● Problem to work on: Each entry needs to be repeated exactly, with nothing added or removed.

* * * * * * * * *

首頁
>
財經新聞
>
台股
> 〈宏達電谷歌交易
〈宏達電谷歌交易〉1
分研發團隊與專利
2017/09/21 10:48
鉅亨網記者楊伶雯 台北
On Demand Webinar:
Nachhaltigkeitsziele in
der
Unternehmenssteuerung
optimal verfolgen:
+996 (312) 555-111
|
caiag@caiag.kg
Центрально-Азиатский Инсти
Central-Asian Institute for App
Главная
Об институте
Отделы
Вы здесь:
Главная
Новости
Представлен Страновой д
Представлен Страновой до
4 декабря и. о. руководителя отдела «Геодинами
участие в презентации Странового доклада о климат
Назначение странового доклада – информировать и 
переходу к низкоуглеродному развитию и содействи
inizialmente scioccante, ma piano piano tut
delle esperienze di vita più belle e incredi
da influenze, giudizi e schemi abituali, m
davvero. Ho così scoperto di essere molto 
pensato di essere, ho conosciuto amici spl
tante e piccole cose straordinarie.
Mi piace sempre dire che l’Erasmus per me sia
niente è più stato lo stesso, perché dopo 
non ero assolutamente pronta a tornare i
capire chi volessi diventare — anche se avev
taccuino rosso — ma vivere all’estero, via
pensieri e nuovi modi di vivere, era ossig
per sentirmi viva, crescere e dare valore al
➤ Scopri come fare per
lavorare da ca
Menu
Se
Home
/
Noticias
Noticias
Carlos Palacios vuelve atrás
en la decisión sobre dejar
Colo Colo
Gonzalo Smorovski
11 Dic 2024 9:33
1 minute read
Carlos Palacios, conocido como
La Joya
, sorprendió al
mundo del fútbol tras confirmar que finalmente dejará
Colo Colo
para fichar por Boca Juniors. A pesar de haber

* * * * * * * * *

● Finished exercise:
首頁
>
財經新聞
>
台股
> 〈宏達電谷歌交易
〈宏達電谷歌交易〉1
分研發團隊與專利
2017/09/21 10:48
鉅亨網記者楊伶雯 台北
On Demand Webinar:
Nachhaltigkeitsziele in
der
Unternehmenssteuerung
optimal verfolgen:
+996 (312) 555-111
|
caiag@caiag.kg
Центрально-Азиатский Инсти
Central-Asian Institute for App
Главная
Об институте
Отделы
Вы здесь:
Главная
Новости
Представлен Страновой д
Представлен Страновой до
4 декабря и. о. руководителя отдела «Геодинами
участие в презентации Странового доклада о климат
Назначение странового доклада – информировать и 
переходу к низкоуглеродному развитию и содействи
inizialmente scioccante, ma piano piano tut
delle esperienze di vita più belle e incredi
da influenze, giudizi e schemi abituali, m
davvero. Ho così scoperto di essere molto 
pensato di essere, ho conosciuto amici spl
tante e piccole cose straordinarie.
Mi piace sempre dire che l’Erasmus per me sia
niente è più stato lo stesso, perché dopo 
non ero assolutamente pronta a tornare i
capire chi volessi diventare — anche se avev
taccuino rosso — ma vivere all’estero, via
pensieri e nuovi modi di vivere, era ossig
per sentirmi viva, crescere e dare valore al
➤ Scopri come fare per
lavorare da ca
Menu
Se
Home
/
Noticias
Noticias
Carlos Palacios vuelve atrás
en la decisión sobre dejar
Colo Colo
Gonzalo Smorovski
11 Dic 2024 9:33
1 minute read
Carlos Palacios, conocido como
La Joya
, sorprendió al
mundo del fútbol tras confirmar que finalmente dejará
Colo Colo
para fichar por Boca Juniors. A pesar de haber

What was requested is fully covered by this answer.